Top of DATA SECTION

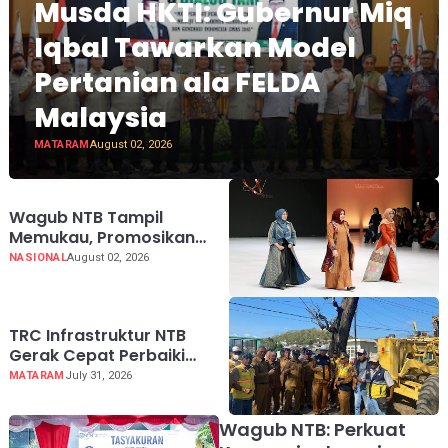
Musda HKTI: Gubernur Miq
Iqbal Tawarkan Model
Pertanian ala FELDA
Malaysia
MATARAM
August 02, 2026
Wagub NTB Tampil
Memukau, Promosikan
Tenun Daerah di Indonesia
NASIONAL
August 02, 2026
Fashion Week 2026
TRC Infrastruktur NTB
Gerak Cepat Perbaiki
Akses RSUD Sering
MATARAM
July 31, 2026
Wagub NTB: Perkuat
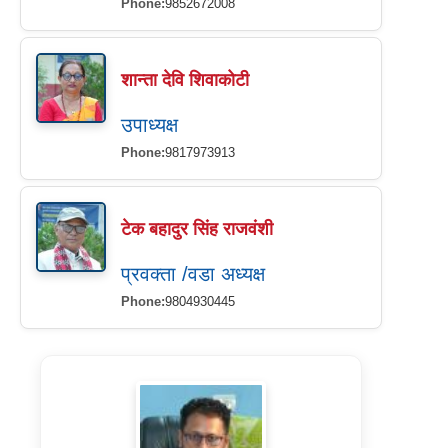
Phone:
9852672008
शान्ता देवि शिवाकोटी
उपाध्यक्ष
Phone:
9817973913
टेक बहादुर सिंह राजवंशी
प्रवक्ता /वडा अध्यक्ष
Phone:
9804930445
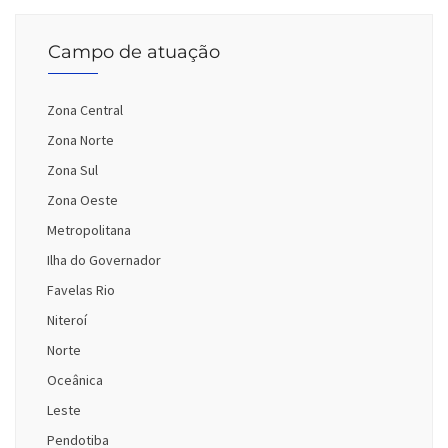
Campo de atuação
Zona Central
Zona Norte
Zona Sul
Zona Oeste
Metropolitana
Ilha do Governador
Favelas Rio
Niteroí
Norte
Oceânica
Leste
Pendotiba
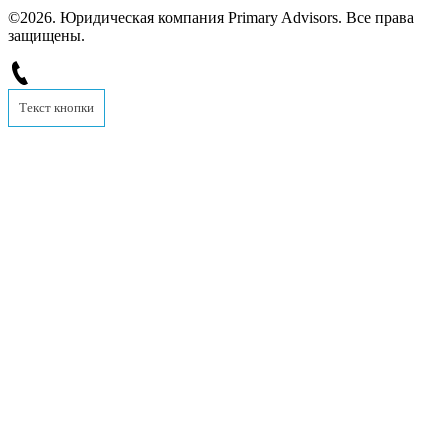
©2026. Юридическая компания Primary Advisors. Все права
защищены.
Текст кнопки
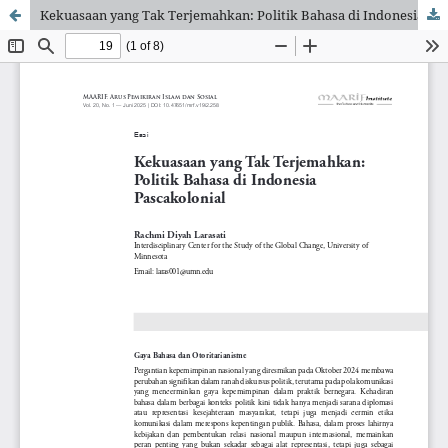
Kekuasaan yang Tak Terjemahkan: Politik Bahasa di Indonesia Pascakolonial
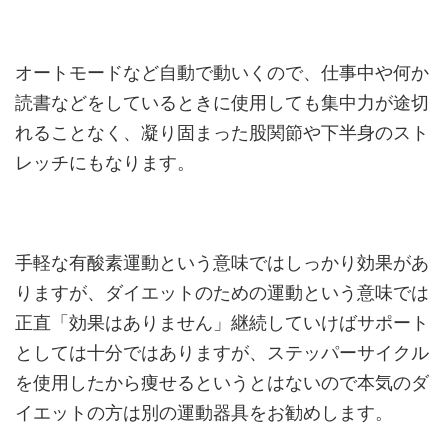
オートモードなど自動で動いくので、仕事中や何か
読書などをしているときに使用しても集中力が途切
れることなく、凝り固まった股関節や下半身のスト
レッチにもなります。
手軽な有酸素運動という意味ではしっかり効果があ
りますが、ダイエットのための運動という意味では
正直「効果はありません」継続していけばサポート
としては十分ではありますが、ステッパーサイクル
を使用したから痩せるというとはないので本気のダ
イエットの方は別の運動器具をお勧めします。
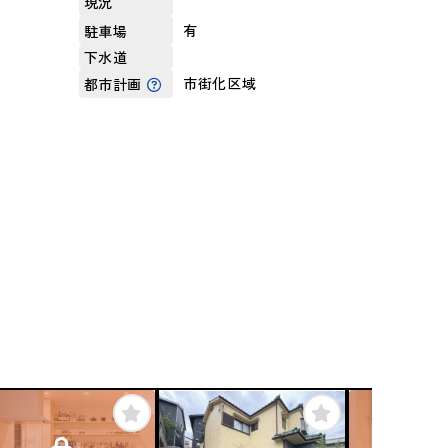
現況
有
駐車場
下水道
市街化区域
都市計画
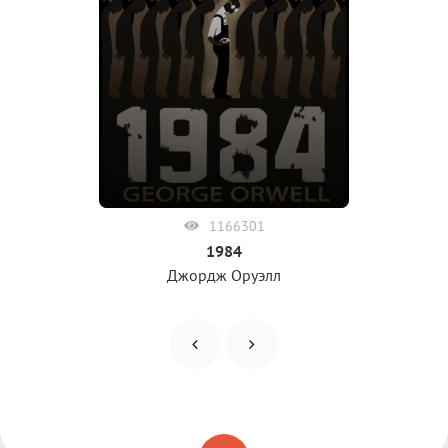
1166301
1984
Джордж Оруэлл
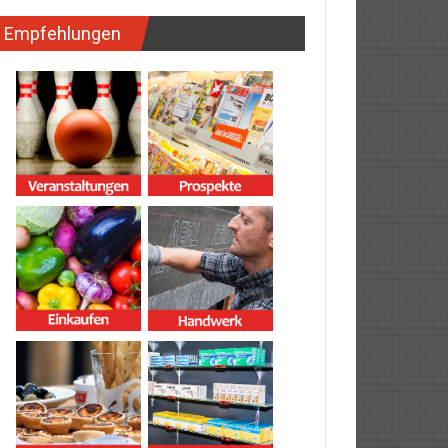
Empfehlungen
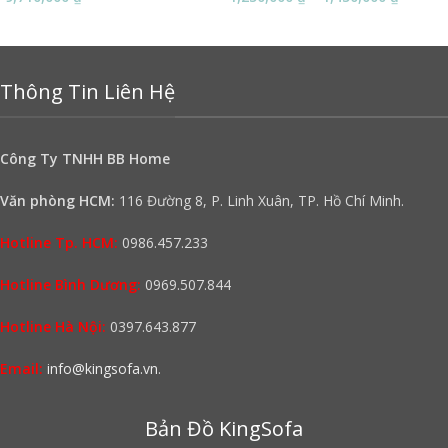
Thông Tin Liên Hệ
Công Ty TNHH BB Home
Văn phòng HCM:
116 Đường 8, P. Linh Xuân, TP. Hồ Chí Minh.
Hotline Tp. HCM:
0986.457.233
Hotline Bình Dương:
0969.507.844
Hotline Hà Nội:
0397.643.877
Email:
info@kingsofa.vn
.
Bản Đồ KingSofa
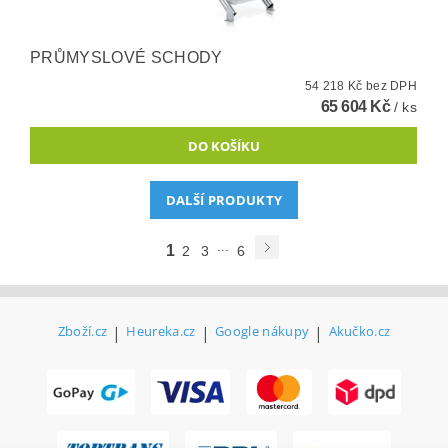
PRŮMYSLOVÉ SCHODY
54 218 Kč bez DPH
65 604 Kč
/ ks
DALŠÍ PRODUKTY
...
1
2
3
6
Zboží.cz
|
Heureka.cz
|
Google nákupy
|
Akučko.cz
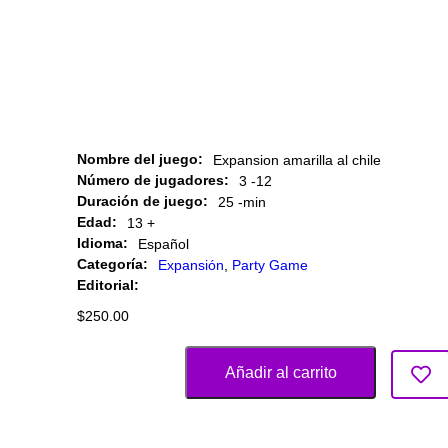
Nombre del juego:
Expansion amarilla al chile
Número de jugadores:
3 -
12
Duración de juego:
25 -
min
Edad:
13 +
Idioma:
Español
Categoría:
Expansión
,
Party Game
Editorial:
$
250.00
Añadir al carrito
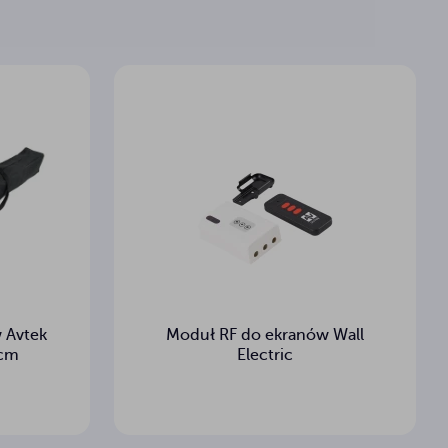
 Avtek
Moduł RF do ekranów Wall
 cm
Electric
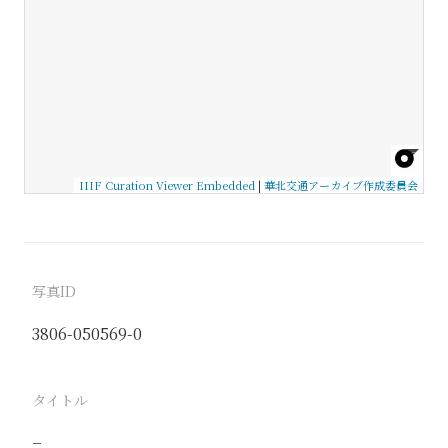
IIIF Curation Viewer Embedded
|
華北交通アーカイブ作成委員会
写真ID
3806-050569-0
タイトル
−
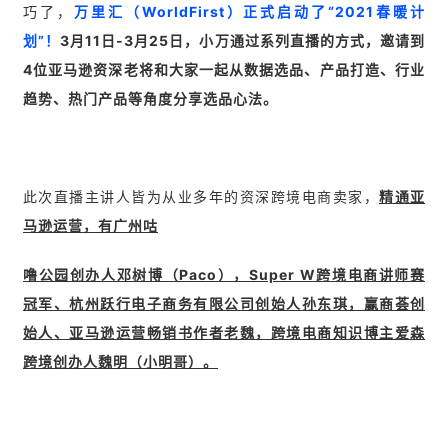
巧了，
万里汇（WorldFirst）正式启动了“2021春暖计
划”！
3月11日-3月25日，小万通过系列直播的方式，邀请到
4位亚马逊资深老将和大家一起从数据选品、产品打造、行业
趋势、热门产品等角度分享选品心法。
此次直播主讲人皆为从业多年的资深跨境电商卖家，
精通亚
马逊运营，有广州咕
噜公园创办人邓树博（Paco），Super W跨境电商讲师赛
冠军、杭州跃行电子商务有限公司创始人孙东琪，赢商荟创
始人、亚马逊运营畅销书作者老魏，跨境电商知识博主爱森
跨境创办人魏明（小明哥）。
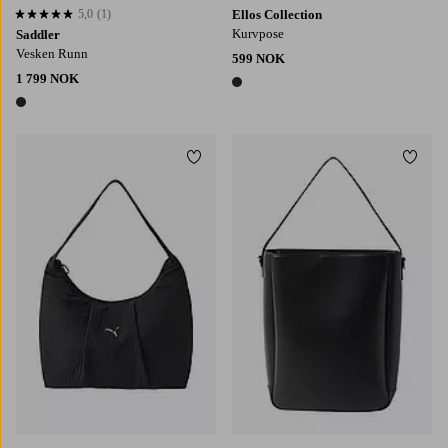
5,0
(1)
Ellos Collection
5,0 basert på 1 karaktergivninger
Kurvpose
Saddler
Vesken Runn
599 NOK
1 799 NOK
1 farge
1 farge
Legg til favoritter
Legg t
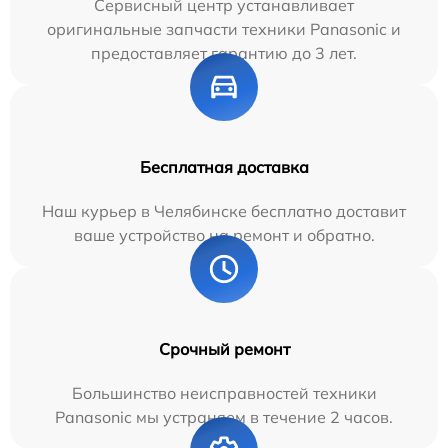
Сервисный центр устанавливает
оригинальные запчасти техники Panasonic и
предоставляет гарантию до 3 лет.
Бесплатная доставка
Наш курьер в Челябинске бесплатно доставит
ваше устройство на ремонт и обратно.
Срочный ремонт
Большинство неисправностей техники
Panasonic мы устраняем в течение 2 часов.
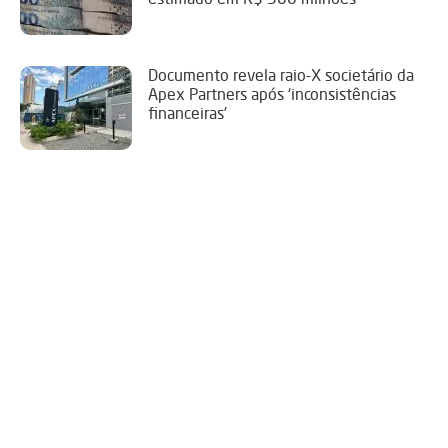
Documento revela raio-X societário da
Apex Partners após ‘inconsistências
financeiras’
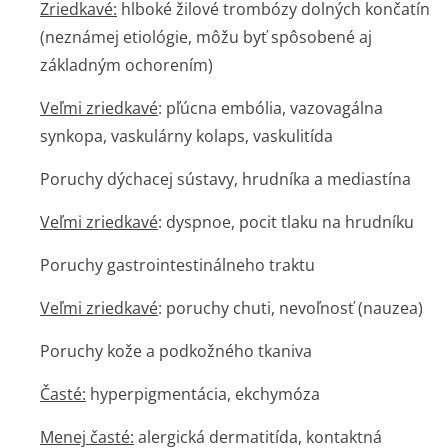
Zriedkavé:
hlboké žilové trombózy dolných končatín
(neznámej etiológie, môžu byť spôsobené aj
základným ochorením)
Veľmi zriedkavé
: pľúcna embólia, vazovagálna
synkopa, vaskulárny kolaps, vaskulitída
Poruchy dýchacej sústavy, hrudníka a mediastína
Veľmi zriedkavé
: dyspnoe, pocit tlaku na hrudníku
Poruchy gastrointesti­nálneho traktu
Veľmi zriedkavé
: poruchy chuti, nevoľnosť (nauzea)
Poruchy kože a podkožného tkaniva
Časté:
hyperpigmentácia, ekchymóza
Menej časté:
alergická dermatitída, kontaktná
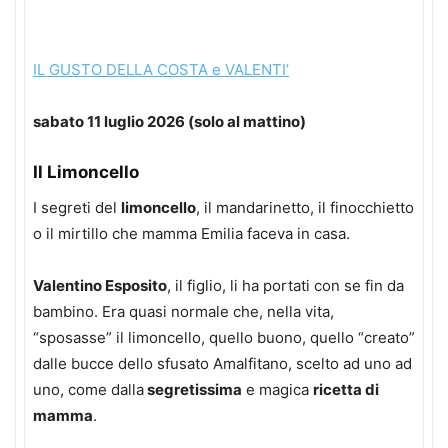
IL GUSTO DELLA COSTA e VALENTI’
sabato 11 luglio 2026 (solo al mattino)
Il Limoncello
I segreti del
limoncello
, il mandarinetto, il finocchietto
o il mirtillo che mamma Emilia faceva in casa.
Valentino Esposito
, il figlio, li ha portati con se fin da
bambino. Era quasi normale che, nella vita,
“sposasse” il limoncello, quello buono, quello “creato”
dalle bucce dello sfusato Amalfitano, scelto ad uno ad
uno, come dalla
segretissima
e magica
ricetta di
mamma
.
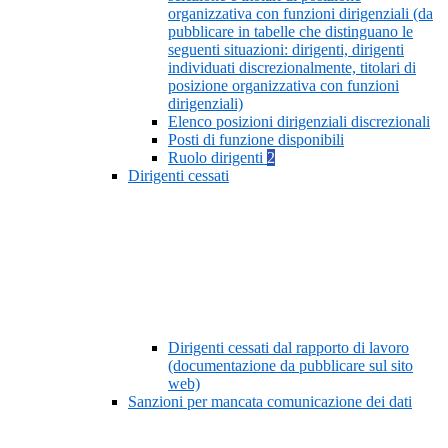
organizzativa con funzioni dirigenziali (da
pubblicare in tabelle che distinguano le
seguenti situazioni: dirigenti, dirigenti
individuati discrezionalmente, titolari di
posizione organizzativa con funzioni
dirigenziali)
Elenco posizioni dirigenziali discrezionali
Posti di funzione disponibili
Ruolo dirigenti
2
Dirigenti cessati
Dirigenti cessati dal rapporto di lavoro
(documentazione da pubblicare sul sito
web)
Sanzioni per mancata comunicazione dei dati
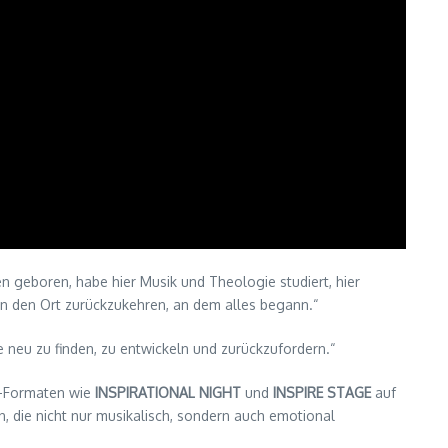
n geboren, habe hier Musik und Theologie studiert, hier
an den Ort zurückzukehren, an dem alles begann.“
me neu zu finden, zu entwickeln und zurückzufordern.“
ve-Formaten wie
INSPIRATIONAL NIGHT
und
INSPIRE STAGE
auf
, die nicht nur musikalisch, sondern auch emotional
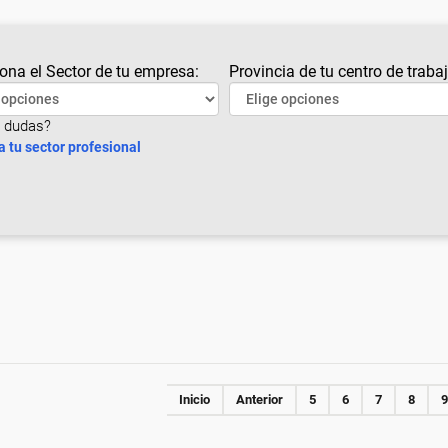
ona el Sector de tu empresa:
Provincia de tu centro de trabaj
 dudas?
a tu sector profesional
Inicio
Anterior
5
6
7
8
9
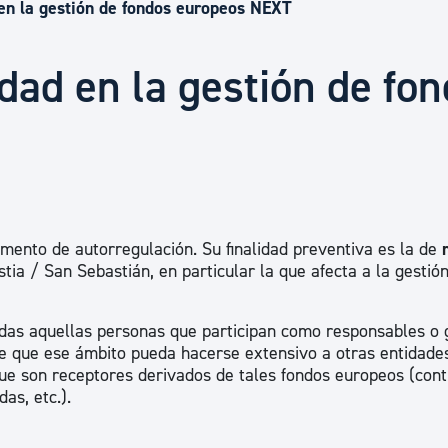
Euskera
 en la gestión de fondos europeos NEXT
idad en la gestión de fo
Desarrollo económico 
Igualdad, Derechos Hu
Cultura
umento de autorregulación. Su finalidad preventiva es la de
ia / San Sebastián, en particular la que afecta a la gestió
Turismo
todas aquellas personas que participan como responsables o 
 de que ese ámbito pueda hacerse extensivo a otras entidade
ue son receptores derivados de tales fondos europeos (contr
as, etc.).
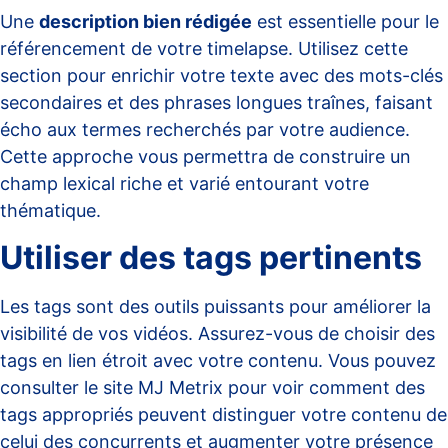
Une
description bien rédigée
est essentielle pour le
référencement de votre timelapse. Utilisez cette
section pour enrichir votre texte avec des mots-clés
secondaires et des phrases longues traînes, faisant
écho aux termes recherchés par votre audience.
Cette approche vous permettra de construire un
champ lexical riche et varié entourant votre
thématique.
Utiliser des tags pertinents
Les tags sont des outils puissants pour améliorer la
visibilité de vos vidéos. Assurez-vous de choisir des
tags en lien étroit avec votre contenu. Vous pouvez
consulter le site
MJ Metrix
pour voir comment des
tags appropriés peuvent distinguer votre contenu de
celui des concurrents et augmenter votre présence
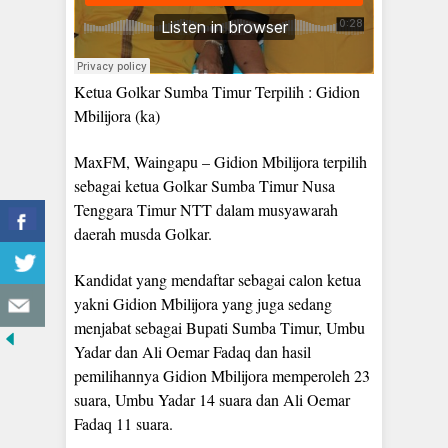
Ketua Golkar Sumba Timur Terpilih : Gidion
Mbilijora (ka)
MaxFM, Waingapu – Gidion Mbilijora terpilih
sebagai ketua Golkar Sumba Timur Nusa
Tenggara Timur NTT dalam musyawarah
daerah musda Golkar.
Kandidat yang mendaftar sebagai calon ketua
yakni Gidion Mbilijora yang juga sedang
menjabat sebagai Bupati Sumba Timur, Umbu
Yadar dan Ali Oemar Fadaq dan hasil
pemilihannya Gidion Mbilijora memperoleh 23
suara, Umbu Yadar 14 suara dan Ali Oemar
Fadaq 11 suara.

Bottom of DATA SECTION

EXERCISE BRIEF
Copy the lines above between the one holding "5,0 basert på 1 karaktergivninger" and the one holding "Documento revela raio-X societário da", inclusive. Drop the pictures.

SOLUTION FOR THIS PROBLEM
5,0 basert på 1 karaktergivninger
Kurvpose
Saddler
Vesken Runn
599 NOK
1 799 NOK
1 farge
1 farge
Legg til favoritter
Legg t
Сервисный центр устанавливает
оригинальные запчасти техники Panasonic и
предоставляет гарантию до 3 лет.
Бесплатная доставка
Наш курьер в Челябинске бесплатно доставит
ваше устройство на ремонт и обратно.
Срочный ремонт
Большинство неисправностей техники
Panasonic мы устраняем в течение 2 часов.
Documento revela raio-X societário da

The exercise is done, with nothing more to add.